* _Prompt_
The word "Silva" occurs in some lines of the listing. Copy those lines.

* _Data excerpts_
____________
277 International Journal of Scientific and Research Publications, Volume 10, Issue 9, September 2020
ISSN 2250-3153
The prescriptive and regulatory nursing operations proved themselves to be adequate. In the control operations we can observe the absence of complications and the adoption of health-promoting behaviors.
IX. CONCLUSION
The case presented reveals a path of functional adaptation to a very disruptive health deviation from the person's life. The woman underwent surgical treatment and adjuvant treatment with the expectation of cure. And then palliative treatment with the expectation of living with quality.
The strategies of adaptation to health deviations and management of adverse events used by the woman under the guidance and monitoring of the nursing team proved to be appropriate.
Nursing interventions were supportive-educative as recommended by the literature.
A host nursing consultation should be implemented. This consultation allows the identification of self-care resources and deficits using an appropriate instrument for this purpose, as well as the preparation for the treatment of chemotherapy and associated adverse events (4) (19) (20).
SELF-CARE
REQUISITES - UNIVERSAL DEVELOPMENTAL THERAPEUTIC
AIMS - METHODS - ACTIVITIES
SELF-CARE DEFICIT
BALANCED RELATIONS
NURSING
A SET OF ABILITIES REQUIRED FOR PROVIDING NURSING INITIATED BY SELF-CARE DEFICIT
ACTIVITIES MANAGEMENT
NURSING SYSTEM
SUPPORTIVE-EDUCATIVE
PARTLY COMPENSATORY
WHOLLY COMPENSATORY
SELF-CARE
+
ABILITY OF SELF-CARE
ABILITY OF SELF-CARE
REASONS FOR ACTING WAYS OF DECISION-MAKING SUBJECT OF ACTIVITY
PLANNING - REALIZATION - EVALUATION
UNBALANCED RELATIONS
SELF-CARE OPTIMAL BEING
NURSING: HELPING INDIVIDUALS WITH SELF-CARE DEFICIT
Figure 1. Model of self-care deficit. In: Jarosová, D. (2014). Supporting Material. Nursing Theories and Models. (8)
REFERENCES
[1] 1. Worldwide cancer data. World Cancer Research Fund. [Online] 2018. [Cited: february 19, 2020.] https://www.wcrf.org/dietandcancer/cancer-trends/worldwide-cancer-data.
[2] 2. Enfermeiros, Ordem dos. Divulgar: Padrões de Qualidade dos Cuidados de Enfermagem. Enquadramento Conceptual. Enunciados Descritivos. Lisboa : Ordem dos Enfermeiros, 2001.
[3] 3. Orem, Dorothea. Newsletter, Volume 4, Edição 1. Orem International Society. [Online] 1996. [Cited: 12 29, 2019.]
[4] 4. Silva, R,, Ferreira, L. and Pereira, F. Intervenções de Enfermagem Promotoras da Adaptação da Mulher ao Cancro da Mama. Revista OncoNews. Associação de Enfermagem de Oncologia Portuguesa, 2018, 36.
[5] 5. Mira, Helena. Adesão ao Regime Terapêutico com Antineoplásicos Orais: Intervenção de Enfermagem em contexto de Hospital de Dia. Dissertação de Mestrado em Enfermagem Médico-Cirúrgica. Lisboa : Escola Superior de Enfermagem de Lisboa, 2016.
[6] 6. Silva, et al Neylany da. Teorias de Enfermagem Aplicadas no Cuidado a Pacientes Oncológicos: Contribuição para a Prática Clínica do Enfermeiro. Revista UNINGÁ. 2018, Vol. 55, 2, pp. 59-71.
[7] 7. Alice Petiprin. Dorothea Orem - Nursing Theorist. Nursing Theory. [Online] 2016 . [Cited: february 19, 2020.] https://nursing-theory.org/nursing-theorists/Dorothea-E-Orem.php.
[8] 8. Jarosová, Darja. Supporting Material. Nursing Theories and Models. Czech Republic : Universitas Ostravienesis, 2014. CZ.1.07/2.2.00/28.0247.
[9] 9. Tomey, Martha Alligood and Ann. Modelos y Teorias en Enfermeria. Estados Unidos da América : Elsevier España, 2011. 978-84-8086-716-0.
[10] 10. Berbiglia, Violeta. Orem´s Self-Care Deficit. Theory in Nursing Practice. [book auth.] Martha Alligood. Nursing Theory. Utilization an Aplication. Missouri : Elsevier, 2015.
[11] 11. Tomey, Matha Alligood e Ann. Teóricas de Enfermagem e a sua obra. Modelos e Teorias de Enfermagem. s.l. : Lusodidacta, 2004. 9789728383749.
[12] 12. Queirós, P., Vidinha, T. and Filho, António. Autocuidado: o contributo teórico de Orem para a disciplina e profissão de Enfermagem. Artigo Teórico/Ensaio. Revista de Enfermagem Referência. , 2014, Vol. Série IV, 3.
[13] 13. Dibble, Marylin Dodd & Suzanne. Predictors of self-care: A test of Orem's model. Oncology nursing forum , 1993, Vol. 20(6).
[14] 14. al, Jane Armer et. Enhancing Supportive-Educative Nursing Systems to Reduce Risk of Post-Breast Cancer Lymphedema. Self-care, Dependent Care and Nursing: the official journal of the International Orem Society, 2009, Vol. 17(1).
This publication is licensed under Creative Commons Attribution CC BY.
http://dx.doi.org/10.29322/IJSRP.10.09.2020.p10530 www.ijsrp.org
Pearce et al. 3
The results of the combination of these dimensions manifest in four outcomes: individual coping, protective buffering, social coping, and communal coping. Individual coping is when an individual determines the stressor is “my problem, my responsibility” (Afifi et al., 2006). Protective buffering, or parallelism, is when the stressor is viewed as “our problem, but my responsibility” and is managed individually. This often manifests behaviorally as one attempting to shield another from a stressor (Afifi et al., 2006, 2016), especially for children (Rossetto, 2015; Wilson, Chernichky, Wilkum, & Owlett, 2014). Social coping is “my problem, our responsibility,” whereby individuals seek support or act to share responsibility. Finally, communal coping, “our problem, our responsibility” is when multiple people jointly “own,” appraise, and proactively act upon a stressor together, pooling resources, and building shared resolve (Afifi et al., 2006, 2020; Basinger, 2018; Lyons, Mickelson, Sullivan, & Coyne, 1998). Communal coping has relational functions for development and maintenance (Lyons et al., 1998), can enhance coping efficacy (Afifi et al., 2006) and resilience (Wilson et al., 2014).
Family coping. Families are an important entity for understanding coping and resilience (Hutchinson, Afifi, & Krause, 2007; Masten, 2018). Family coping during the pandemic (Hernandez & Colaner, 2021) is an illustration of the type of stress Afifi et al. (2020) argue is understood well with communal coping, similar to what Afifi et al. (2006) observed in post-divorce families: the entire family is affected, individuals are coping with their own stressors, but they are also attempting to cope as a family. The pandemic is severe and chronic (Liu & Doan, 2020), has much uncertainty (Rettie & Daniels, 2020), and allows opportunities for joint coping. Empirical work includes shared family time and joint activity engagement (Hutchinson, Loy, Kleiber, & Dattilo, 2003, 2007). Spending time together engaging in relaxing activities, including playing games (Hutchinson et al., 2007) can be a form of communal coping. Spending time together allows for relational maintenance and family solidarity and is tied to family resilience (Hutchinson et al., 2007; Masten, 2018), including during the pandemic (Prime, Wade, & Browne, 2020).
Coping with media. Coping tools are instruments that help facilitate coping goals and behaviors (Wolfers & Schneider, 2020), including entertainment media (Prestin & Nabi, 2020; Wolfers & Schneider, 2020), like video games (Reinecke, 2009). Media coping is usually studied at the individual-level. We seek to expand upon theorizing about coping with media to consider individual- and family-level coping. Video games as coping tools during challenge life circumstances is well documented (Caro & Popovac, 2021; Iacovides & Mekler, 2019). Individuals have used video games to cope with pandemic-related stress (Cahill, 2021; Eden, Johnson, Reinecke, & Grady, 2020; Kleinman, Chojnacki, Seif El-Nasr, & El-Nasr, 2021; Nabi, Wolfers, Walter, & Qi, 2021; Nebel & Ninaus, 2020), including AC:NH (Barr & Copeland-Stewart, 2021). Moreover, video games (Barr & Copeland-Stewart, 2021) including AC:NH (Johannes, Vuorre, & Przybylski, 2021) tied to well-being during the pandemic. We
____________
* _Task output_
[4] 4. Silva, R,, Ferreira, L. and Pereira, F. Intervenções de Enfermagem Promotoras da Adaptação da Mulher ao Cancro da Mama. Revista OncoNews. Associação de Enfermagem de Oncologia Portuguesa, 2018, 36.
[6] 6. Silva, et al Neylany da. Teorias de Enfermagem Aplicadas no Cuidado a Pacientes Oncológicos: Contribuição para a Prática Clínica do Enfermeiro. Revista UNINGÁ. 2018, Vol. 55, 2, pp. 59-71.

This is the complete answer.